From the discussion of cross-wiki uploads, reproduce word for word the passage between "Ok, that's only" and "for the 08.03.2016.", inclusive.

§ **Text**:
==========

Ok, that's only data from 08.03.2016.

Surprisingly, Quarry managed to execute also a query for all cross-wiki uploads in March 2016 (I thought, the query would break the 30 min limit) --> Cross-wiki upload from *.wikipedia.org (March 2016) (living & tagged & deleted).

Here we currently have:

  • 36.478 uploads
  • 10.871 deleted files
  • 25.607 living files (410 pending deletion)

    = the bad ratio reached already (without further checks & analysis, see above: high "Not-Yet-Tagged-Ratio") 30 % and I am convinced, if we go into deep also in these 25.607 living files, we will accumulate a similiar bad ratio as shown for the 08.03.2016.

Btw, I can only endorse the last comment by @TheDJ...

As a community that wants to succeed, someone better start thinking about how to fix this problem in scalable way

The scalable method so far adopted is to make users go through wizards which explain the copyright requirements of Wikimedia Commons: https://commons.wikimedia.org/wiki/Commons:Upload and https://commons.wikimedia.org/wiki/Special:UploadWizard . The cross-wiki upload feature intentionally circumvented the existing scalable solutions, even though there is (still) no reason to think they're worse than nothing.

the "cross-wiki upload" feature via Visual Editor

@Gunnex, please take a look at this screenshot:

The cross-wiki upload tool is available to all editors in both editing systems. Many of these inexperienced people are using the wikitext editor to upload images to Commons.

Many of these inexperienced people are using the wikitext editor to upload images to Commons.

Yes, and probably they don't even mean to upload anything, they just were confused by the buttons: T135917: "Insert media" dialog offers confusing insert/upload alternative buttons.

Gunnex added a comment.Jun 4 2016, 9:29 PM

the "cross-wiki upload" feature via Visual Editor

@Gunnex, please take a look at this screenshot:
(...)
The cross-wiki upload tool is available to all editors in both editing systems. Many of these inexperienced people are using the wikitext editor to upload images to Commons.

Well, do we really know it? As a fresh registered user you get (clicking somewhere on "edit") some kind of popup alert offering the options: use the Visual Editor or Standard (just tested it with a fresh created account). Btw, the "wikitext editor" (can't I remeber if I ever used this) is only a wiki code provider. You can't select a file in the field "Filename" from you harddrive or search for existing files which was (even for me a bit confusing). It just insert the code you specified in the fields into the wiki entry, you are editing... A click on "upload" leads to the questionable upload wizard used also by the Visual Editor and (btw) ignores some eventually prefilled values like "Filename".

I presume, that most of the users are switching to the "Visual Editor" because (even lacking details from the popup info)... it sounds more... sophisticated/intuitive/WYSIWYG (or whatever...).

Anyway, the "problem" with the upload feature of the Visual Editor [or "wikitext editor") is IMHO: it is fast, it is uncomplicated (just an "X" on a check box) and you get the result instantly in the article. In other words: similiar (despite the "X") to uploading an image to Facebook & Co. Or better: it is too fast and it is too simple.

==========

§ **Source data**:

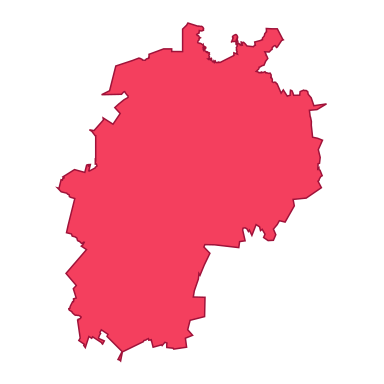 El Fuerte, Sinaloa, Mexico
{"feature_id": "50627088B83457177137003", "entity_name": "El Fuerte", "entity_type": "district", "adm_level": 2, "iso_a3": "MEX", "parent_name": "Mexico", "parent_adm1": "Sinaloa", "projection": "robinson", "projection_center": [-108.711, 26.237], "detail": "fine", "context": "isolated", "style": "filled", "palette": "rose", "viewbox_px": 384, "rotation_deg": 0, "n_neighbors": 0, "source": "geoboundaries", "source_scale": "gbopen_adm2", "svg_char_len": 5722}
<svg xmlns="http://www.w3.org/2000/svg" viewBox="0 0 384 384"><path d="M153.1,347.2L161.5,344.9L162.1,345.6L164.9,342.3L167.0,343.1L166.7,344.6L166.8,347.5L173.1,348.2L173.7,349.1L186.6,347.2L185.4,338.2L192.6,335.3L187.7,329.7L190.1,320.3L204.6,316.6L205.0,297.3L193.3,297.0L194.3,290.9L198.4,279.0L198.9,273.5L200.0,275.3L204.3,264.9L209.9,253.3L203.9,247.0L204.9,244.6L214.6,244.8L238.8,247.6L239.6,241.6L245.1,240.8L242.7,230.1L243.0,228.2L245.0,227.8L246.8,228.7L248.4,231.5L249.4,230.1L251.9,235.4L256.1,224.6L259.6,226.9L260.5,230.6L262.2,229.3L265.0,234.2L263.6,237.5L268.1,240.6L273.4,240.3L275.8,234.7L273.4,229.1L277.2,224.6L279.4,220.7L285.1,222.1L294.3,205.9L293.1,199.4L306.2,198.1L321.4,187.7L318.0,181.2L318.5,181.0L319.0,180.3L319.3,179.1L320.8,176.5L322.2,175.7L320.0,170.2L319.2,169.9L319.0,169.2L318.9,167.7L317.8,168.8L318.1,163.7L319.5,163.3L320.2,157.4L318.3,149.6L322.5,140.2L317.7,138.3L312.6,137.2L311.3,125.2L311.4,121.6L310.5,117.1L310.2,116.8L309.4,110.3L317.0,109.6L326.5,103.9L313.9,105.7L311.2,97.8L308.2,94.3L307.7,91.6L306.2,90.5L304.3,90.5L303.7,90.1L300.1,91.6L299.7,95.2L293.7,95.3L292.8,92.6L291.9,90.7L290.5,90.2L290.3,91.5L290.1,95.3L289.4,95.4L288.9,95.7L288.1,95.7L287.3,96.2L283.3,89.9L281.1,93.1L277.1,83.8L276.4,83.6L275.8,82.4L275.5,82.3L274.7,82.1L273.6,82.5L272.2,81.7L272.4,79.7L271.9,78.2L270.8,77.7L270.8,77.3L271.2,77.1L271.1,74.8L270.1,73.1L268.7,73.4L266.6,72.7L266.0,73.0L265.0,71.7L262.9,72.6L262.4,72.5L261.7,72.0L261.0,72.9L260.2,72.3L259.1,72.8L257.8,71.8L256.2,71.4L258.8,68.9L259.2,67.2L259.5,67.3L262.1,65.7L264.0,65.2L265.7,61.2L267.8,58.5L266.9,56.2L266.2,55.6L266.4,55.3L265.9,54.3L266.0,54.1L264.8,51.8L269.2,52.0L271.2,49.9L272.1,49.4L272.1,48.0L272.3,47.4L274.4,45.7L275.2,45.6L276.0,46.6L276.1,47.0L276.7,47.5L277.4,46.9L281.6,40.5L283.3,39.8L282.7,39.2L277.3,28.8L271.9,28.8L266.3,28.5L266.5,31.6L266.2,31.6L266.0,32.3L264.8,33.6L264.2,36.1L262.5,38.0L262.4,38.6L262.5,39.7L261.3,39.9L261.1,40.3L254.7,42.0L255.3,45.2L254.7,45.1L253.5,46.7L247.0,46.0L245.3,43.9L243.6,42.3L242.6,42.9L241.9,42.2L241.2,42.0L241.3,43.4L242.0,43.8L242.3,45.1L241.5,44.9L241.3,45.1L241.2,44.8L240.4,44.5L240.1,44.9L239.4,43.9L238.8,43.9L238.5,43.2L237.8,43.8L236.8,42.2L237.2,41.7L237.8,41.4L237.5,40.5L236.9,41.0L237.0,41.5L236.5,42.1L235.5,41.2L236.0,41.0L236.6,40.4L236.4,39.9L237.0,39.6L236.7,39.1L237.0,38.8L237.1,38.2L237.4,38.4L237.5,38.1L237.4,37.5L237.7,37.1L237.1,35.7L236.7,35.1L235.9,34.5L234.3,35.1L232.8,36.2L232.5,36.7L232.5,37.1L233.2,37.9L232.8,38.3L232.9,38.8L232.4,39.6L232.3,40.3L231.6,41.4L231.5,41.9L231.7,42.0L232.0,41.4L232.5,41.2L233.6,41.6L234.8,41.4L235.7,41.9L236.1,42.3L236.3,43.0L236.0,43.3L236.0,44.2L236.4,44.7L237.0,44.5L237.4,46.0L236.3,47.5L236.7,49.6L236.3,50.0L237.1,51.6L236.8,52.0L236.8,52.7L237.4,54.1L233.9,52.8L233.9,55.5L220.0,62.5L218.7,62.0L218.3,62.1L218.4,62.5L216.2,62.6L215.5,61.9L215.3,61.1L215.1,61.3L214.5,61.2L214.0,60.7L213.9,61.1L214.6,62.0L214.5,62.5L214.3,62.7L213.4,61.3L212.8,61.7L212.5,61.7L212.2,61.0L211.3,59.8L210.5,60.0L210.4,59.8L210.5,59.6L211.1,59.5L211.6,59.1L211.3,58.2L211.1,58.2L211.0,58.6L210.0,58.6L209.1,59.0L208.8,59.5L207.9,58.9L208.7,58.7L209.3,57.1L209.4,56.5L208.9,55.7L208.9,55.1L209.5,54.2L209.0,53.6L209.3,52.8L207.7,52.3L207.3,52.7L206.5,52.2L206.9,51.7L205.7,51.4L204.7,50.6L204.6,49.9L203.8,50.6L203.3,49.7L205.3,48.9L205.7,48.3L205.8,47.3L204.6,46.5L204.4,47.2L204.7,48.4L203.8,48.7L203.1,48.2L203.0,47.6L203.5,46.7L203.2,44.7L203.0,45.0L201.2,43.7L199.9,43.2L199.7,43.4L198.0,42.8L197.7,42.2L198.1,40.8L199.1,39.9L199.1,38.5L200.4,37.8L199.1,36.9L198.7,35.9L198.2,35.5L197.4,35.6L196.7,34.4L197.7,33.7L199.1,33.0L198.9,32.3L199.2,32.0L199.3,30.5L200.7,30.9L201.9,30.9L203.4,30.3L203.6,30.0L203.2,29.4L203.6,28.4L202.8,27.2L202.1,26.6L201.4,26.3L200.4,26.4L198.7,26.0L198.3,26.3L187.9,23.0L186.6,25.2L182.6,29.1L182.6,51.6L171.7,51.5L171.7,48.9L163.6,48.9L149.0,54.3L149.1,57.0L148.8,56.9L148.6,57.3L148.9,58.0L148.4,58.4L146.4,58.9L145.2,60.3L142.5,60.1L142.4,59.7L142.0,59.3L139.7,58.2L139.2,58.4L138.8,58.1L132.5,60.5L115.8,66.0L109.6,90.7L101.6,94.7L121.5,94.3L123.6,92.0L124.7,91.6L125.2,92.6L127.0,95.0L128.0,95.8L128.0,97.5L124.1,99.7L119.1,103.7L114.8,107.6L120.2,113.5L113.0,124.2L103.1,117.9L103.4,120.0L94.0,130.6L89.4,129.8L91.8,131.3L95.4,136.0L95.7,135.9L95.7,160.1L95.3,159.7L95.3,164.1L96.4,164.0L97.0,166.0L95.3,167.3L95.2,167.9L89.4,171.0L88.8,170.8L90.4,164.5L90.1,164.5L89.6,165.2L88.5,166.0L88.6,164.6L87.2,164.8L86.6,165.2L84.8,172.4L74.5,169.6L63.0,176.8L64.0,177.4L63.8,178.2L63.0,178.0L62.4,180.1L61.1,179.7L59.0,188.3L57.5,187.9L61.2,191.8L66.8,193.2L67.5,194.1L69.1,194.7L69.4,196.6L70.8,197.4L74.8,198.5L68.1,225.4L66.5,232.7L71.3,233.9L71.5,234.1L72.2,236.1L75.5,237.0L75.9,237.5L76.6,237.7L77.2,238.9L77.2,239.8L78.1,241.0L79.5,241.4L81.6,243.5L82.0,243.5L83.7,242.2L84.2,242.3L82.7,245.1L81.3,246.1L86.5,249.6L66.0,273.4L76.3,285.5L73.3,288.7L76.2,298.0L73.5,298.8L73.5,299.1L73.9,299.1L73.5,301.7L73.0,301.9L72.6,301.7L70.2,306.4L69.9,308.2L68.8,308.6L68.8,309.1L69.3,310.1L71.7,311.6L72.0,311.9L72.2,312.6L74.7,314.9L75.8,315.3L76.3,315.1L77.2,315.4L78.6,315.4L80.3,316.2L80.4,316.7L81.1,316.9L81.1,317.4L80.2,318.6L78.2,319.3L78.4,319.8L77.6,320.1L80.2,338.1L78.8,340.5L84.3,344.3L83.7,345.4L85.3,347.6L88.9,336.5L91.7,338.3L92.6,336.8L101.5,342.6L102.0,343.6L102.6,344.1L104.3,340.9L98.8,338.5L98.5,337.9L99.7,334.8L100.6,333.5L100.0,332.7L100.0,332.1L100.7,331.1L101.3,329.8L108.0,334.3L107.0,336.4L122.1,351.5L118.0,359.5L118.9,359.8L119.2,359.6L120.6,361.0L122.4,351.9L143.3,341.7L143.9,340.5L146.0,340.0L146.4,339.5L148.4,338.6L148.8,340.2L151.1,339.7L151.1,340.1L151.3,340.0L153.1,347.2Z" fill="#f43f5e" stroke="#9f1239" stroke-width="1.5"/></svg>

==========

§ **Solution to the exercise**:
Ok, that's only data from 08.03.2016.

Surprisingly, Quarry managed to execute also a query for all cross-wiki uploads in March 2016 (I thought, the query would break the 30 min limit) --> Cross-wiki upload from *.wikipedia.org (March 2016) (living & tagged & deleted).

Here we currently have:

  • 36.478 uploads
  • 10.871 deleted files
  • 25.607 living files (410 pending deletion)

    = the bad ratio reached already (without further checks & analysis, see above: high "Not-Yet-Tagged-Ratio") 30 % and I am convinced, if we go into deep also in these 25.607 living files, we will accumulate a similiar bad ratio as shown for the 08.03.2016.